WHAT IS EXPECTED: Your task is to copy every line of the entries that holds the word "lines".

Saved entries
※

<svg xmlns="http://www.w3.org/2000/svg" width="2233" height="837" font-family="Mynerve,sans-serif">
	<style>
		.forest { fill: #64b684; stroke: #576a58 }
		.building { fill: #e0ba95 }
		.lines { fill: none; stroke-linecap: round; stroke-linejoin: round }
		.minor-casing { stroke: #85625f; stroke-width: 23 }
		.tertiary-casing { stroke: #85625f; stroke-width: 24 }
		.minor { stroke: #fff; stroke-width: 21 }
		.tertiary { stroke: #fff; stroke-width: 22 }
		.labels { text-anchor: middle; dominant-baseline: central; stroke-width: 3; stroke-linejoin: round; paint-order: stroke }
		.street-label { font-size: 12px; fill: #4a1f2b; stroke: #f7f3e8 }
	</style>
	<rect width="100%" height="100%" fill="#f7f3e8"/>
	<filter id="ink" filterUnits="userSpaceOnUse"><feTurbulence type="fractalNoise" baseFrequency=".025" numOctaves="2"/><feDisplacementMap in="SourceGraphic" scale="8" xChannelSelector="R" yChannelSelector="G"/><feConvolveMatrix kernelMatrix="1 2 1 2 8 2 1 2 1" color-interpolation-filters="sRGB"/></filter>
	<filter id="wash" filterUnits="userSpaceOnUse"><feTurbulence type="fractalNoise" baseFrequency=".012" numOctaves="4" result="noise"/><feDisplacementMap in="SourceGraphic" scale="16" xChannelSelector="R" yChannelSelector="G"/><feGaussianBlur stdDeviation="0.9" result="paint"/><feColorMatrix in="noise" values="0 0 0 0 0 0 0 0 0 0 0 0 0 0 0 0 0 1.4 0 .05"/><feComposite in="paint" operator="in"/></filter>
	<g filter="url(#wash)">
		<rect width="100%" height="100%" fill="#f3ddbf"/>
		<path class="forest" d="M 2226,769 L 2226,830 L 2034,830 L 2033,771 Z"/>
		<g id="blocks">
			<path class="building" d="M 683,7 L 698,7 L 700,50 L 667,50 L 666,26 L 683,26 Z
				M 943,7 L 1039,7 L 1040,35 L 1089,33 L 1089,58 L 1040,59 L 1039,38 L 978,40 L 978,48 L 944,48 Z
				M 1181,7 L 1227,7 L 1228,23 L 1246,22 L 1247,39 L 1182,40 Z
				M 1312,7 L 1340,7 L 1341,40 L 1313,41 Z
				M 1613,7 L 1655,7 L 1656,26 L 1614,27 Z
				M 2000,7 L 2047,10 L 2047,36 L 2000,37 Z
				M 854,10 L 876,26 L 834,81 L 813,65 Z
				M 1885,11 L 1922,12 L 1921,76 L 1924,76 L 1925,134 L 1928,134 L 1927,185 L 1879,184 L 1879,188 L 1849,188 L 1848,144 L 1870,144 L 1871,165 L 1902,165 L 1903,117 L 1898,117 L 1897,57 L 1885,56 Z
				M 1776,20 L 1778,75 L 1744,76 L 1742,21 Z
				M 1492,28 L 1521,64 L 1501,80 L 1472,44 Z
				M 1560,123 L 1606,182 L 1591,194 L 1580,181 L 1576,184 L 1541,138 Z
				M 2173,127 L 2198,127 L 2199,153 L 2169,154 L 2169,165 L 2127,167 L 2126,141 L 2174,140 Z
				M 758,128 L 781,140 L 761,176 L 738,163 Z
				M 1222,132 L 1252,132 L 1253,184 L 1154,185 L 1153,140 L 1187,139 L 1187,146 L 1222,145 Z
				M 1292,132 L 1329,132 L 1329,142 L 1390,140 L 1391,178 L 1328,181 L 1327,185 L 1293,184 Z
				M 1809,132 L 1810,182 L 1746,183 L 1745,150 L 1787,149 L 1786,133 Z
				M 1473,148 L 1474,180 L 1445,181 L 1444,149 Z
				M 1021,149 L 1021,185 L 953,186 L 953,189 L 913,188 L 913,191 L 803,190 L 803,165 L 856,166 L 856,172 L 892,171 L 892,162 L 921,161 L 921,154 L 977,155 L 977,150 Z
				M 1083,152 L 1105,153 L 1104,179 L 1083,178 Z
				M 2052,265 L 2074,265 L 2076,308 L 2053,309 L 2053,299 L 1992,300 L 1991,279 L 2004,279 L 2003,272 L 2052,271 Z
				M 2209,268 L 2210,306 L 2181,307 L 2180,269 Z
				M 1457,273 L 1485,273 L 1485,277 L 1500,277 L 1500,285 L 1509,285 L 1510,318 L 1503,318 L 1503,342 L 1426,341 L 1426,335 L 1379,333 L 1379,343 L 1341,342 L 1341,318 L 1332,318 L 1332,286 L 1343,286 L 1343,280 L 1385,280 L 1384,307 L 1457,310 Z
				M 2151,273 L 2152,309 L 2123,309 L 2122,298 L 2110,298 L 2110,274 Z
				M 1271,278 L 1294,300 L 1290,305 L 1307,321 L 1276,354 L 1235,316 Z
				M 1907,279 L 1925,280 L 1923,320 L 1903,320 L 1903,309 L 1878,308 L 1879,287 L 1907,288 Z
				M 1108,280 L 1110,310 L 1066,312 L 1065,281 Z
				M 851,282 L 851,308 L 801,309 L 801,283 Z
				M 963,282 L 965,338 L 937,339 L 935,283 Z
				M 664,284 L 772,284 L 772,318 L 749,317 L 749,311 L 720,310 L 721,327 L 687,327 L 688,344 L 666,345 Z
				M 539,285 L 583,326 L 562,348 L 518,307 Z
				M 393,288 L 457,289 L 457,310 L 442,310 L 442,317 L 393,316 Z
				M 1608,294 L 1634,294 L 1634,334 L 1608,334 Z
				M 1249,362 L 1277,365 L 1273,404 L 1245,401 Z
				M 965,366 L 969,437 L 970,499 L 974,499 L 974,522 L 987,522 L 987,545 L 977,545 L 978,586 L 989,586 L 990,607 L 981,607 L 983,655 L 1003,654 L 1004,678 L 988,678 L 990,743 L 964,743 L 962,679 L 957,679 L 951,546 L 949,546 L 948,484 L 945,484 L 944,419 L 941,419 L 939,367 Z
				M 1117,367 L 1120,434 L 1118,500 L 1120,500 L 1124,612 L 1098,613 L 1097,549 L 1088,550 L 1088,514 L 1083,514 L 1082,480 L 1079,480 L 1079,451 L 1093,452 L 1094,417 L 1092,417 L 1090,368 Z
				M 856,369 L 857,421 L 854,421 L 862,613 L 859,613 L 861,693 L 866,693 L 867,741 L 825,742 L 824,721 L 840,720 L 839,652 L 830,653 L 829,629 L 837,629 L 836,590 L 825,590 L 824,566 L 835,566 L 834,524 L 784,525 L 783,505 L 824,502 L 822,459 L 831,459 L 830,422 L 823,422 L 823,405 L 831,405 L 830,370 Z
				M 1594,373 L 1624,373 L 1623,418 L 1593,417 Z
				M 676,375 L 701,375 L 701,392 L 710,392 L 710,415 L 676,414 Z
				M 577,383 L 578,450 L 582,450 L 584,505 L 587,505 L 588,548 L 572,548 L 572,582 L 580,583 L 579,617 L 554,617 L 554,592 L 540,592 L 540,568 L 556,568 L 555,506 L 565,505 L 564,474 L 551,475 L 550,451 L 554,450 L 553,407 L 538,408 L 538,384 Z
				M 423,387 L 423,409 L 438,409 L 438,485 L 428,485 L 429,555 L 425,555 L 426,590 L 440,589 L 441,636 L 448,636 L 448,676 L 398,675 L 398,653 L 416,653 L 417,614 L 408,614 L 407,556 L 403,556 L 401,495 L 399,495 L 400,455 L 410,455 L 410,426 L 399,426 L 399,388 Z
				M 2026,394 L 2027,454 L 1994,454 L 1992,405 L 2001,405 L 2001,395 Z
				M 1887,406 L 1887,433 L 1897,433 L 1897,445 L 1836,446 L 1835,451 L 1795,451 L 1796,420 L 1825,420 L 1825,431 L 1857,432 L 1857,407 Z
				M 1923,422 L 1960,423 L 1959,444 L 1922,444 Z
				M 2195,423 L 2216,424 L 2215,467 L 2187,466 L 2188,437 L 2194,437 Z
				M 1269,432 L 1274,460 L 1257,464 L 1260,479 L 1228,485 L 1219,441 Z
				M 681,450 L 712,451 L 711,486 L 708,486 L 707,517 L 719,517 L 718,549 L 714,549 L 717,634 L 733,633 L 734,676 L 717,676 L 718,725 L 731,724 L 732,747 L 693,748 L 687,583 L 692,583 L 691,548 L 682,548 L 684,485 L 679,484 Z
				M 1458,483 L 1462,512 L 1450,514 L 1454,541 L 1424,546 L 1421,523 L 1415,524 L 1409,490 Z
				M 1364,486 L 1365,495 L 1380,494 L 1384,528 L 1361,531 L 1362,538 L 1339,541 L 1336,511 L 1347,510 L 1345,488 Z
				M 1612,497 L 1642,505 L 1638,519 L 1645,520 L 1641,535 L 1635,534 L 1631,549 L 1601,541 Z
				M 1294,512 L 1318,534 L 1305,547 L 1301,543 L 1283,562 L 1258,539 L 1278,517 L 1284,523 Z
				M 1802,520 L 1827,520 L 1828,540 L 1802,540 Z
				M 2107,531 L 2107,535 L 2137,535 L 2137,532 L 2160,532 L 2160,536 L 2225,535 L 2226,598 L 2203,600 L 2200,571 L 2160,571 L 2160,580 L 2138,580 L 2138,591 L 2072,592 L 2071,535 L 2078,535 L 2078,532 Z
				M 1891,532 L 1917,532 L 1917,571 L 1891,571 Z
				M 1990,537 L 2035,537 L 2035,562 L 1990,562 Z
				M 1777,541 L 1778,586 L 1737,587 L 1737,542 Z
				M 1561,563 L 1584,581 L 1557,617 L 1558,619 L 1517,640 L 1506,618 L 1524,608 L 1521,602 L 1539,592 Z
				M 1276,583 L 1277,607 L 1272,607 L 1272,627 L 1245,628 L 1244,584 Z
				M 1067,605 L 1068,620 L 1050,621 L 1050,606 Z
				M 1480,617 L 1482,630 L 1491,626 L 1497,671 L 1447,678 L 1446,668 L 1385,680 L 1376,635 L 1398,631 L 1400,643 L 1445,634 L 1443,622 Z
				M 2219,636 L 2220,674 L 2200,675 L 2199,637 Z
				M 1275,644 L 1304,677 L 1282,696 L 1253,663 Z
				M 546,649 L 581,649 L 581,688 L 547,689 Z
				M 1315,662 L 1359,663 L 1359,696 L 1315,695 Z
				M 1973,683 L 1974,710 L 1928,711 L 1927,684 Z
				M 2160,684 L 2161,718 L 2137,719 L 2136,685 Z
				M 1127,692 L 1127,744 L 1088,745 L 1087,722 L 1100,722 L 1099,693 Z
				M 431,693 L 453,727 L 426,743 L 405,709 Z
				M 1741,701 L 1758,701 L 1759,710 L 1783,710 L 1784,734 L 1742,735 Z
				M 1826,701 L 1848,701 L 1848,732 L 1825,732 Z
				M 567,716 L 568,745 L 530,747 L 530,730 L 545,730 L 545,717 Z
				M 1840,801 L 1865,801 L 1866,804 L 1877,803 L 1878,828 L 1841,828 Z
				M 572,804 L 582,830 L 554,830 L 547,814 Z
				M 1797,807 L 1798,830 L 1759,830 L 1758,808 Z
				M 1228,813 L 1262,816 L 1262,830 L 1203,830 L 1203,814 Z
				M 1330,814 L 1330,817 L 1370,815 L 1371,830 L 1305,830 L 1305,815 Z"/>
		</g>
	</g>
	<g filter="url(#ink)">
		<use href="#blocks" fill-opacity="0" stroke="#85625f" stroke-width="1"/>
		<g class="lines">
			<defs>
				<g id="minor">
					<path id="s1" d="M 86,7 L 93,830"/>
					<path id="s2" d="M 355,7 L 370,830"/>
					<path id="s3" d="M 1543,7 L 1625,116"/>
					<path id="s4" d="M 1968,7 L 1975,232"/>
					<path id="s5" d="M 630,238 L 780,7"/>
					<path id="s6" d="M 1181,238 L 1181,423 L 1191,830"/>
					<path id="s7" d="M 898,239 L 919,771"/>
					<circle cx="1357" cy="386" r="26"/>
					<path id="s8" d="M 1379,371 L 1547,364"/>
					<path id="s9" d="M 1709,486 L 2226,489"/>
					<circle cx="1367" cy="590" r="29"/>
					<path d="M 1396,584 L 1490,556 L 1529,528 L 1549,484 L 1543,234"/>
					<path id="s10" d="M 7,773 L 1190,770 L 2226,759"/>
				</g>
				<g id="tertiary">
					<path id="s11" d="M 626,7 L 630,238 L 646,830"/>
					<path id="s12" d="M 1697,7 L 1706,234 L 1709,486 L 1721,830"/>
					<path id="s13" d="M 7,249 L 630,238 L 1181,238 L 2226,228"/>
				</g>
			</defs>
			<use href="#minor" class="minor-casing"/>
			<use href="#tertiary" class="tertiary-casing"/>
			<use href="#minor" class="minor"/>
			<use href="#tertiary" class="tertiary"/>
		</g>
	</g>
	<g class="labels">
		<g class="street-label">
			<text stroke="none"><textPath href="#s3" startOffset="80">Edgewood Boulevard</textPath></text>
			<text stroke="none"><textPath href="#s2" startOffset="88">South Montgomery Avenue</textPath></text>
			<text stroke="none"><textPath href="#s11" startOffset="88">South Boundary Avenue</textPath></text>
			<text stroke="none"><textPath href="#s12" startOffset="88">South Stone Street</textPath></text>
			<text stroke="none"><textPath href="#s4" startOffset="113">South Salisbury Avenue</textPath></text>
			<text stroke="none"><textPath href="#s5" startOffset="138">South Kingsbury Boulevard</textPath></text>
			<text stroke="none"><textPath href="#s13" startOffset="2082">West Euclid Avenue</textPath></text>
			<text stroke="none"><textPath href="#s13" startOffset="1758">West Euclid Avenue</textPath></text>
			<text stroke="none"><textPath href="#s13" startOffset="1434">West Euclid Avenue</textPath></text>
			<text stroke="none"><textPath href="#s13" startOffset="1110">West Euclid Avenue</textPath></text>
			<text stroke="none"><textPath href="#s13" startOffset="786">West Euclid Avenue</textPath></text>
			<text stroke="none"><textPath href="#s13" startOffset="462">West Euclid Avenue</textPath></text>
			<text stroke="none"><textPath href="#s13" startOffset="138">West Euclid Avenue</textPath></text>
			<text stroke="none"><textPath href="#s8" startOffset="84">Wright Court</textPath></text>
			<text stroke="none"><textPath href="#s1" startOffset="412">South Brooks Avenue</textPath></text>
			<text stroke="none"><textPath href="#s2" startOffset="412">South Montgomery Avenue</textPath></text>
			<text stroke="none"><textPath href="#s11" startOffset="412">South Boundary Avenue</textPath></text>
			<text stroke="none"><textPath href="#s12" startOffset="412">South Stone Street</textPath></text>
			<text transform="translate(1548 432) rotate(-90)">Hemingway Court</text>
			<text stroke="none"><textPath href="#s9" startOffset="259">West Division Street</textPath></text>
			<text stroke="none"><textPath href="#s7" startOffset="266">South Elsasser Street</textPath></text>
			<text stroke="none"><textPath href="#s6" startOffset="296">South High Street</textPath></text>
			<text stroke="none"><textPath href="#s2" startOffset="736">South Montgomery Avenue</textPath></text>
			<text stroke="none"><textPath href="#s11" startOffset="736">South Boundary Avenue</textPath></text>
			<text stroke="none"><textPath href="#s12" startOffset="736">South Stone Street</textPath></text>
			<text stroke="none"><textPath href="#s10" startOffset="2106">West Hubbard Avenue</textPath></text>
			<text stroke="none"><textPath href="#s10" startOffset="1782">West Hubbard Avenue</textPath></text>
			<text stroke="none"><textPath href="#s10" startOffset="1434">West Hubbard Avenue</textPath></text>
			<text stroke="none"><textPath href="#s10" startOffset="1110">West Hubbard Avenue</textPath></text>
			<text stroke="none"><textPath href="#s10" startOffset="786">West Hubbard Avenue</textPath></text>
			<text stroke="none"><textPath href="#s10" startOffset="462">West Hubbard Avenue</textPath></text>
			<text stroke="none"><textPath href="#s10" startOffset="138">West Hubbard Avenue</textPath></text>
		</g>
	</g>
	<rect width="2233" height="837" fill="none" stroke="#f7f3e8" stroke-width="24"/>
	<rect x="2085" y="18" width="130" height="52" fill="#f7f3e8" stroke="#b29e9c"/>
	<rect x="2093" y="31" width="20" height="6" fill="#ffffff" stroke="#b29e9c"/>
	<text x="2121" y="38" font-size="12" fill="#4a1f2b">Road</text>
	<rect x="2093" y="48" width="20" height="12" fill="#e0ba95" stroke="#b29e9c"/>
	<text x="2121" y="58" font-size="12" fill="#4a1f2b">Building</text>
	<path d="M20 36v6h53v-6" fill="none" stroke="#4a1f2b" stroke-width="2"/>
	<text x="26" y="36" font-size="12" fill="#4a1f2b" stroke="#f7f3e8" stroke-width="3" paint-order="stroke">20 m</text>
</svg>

※

OUTPUT BELOW:
		.lines { fill: none; stroke-linecap: round; stroke-linejoin: round }
		<g class="lines">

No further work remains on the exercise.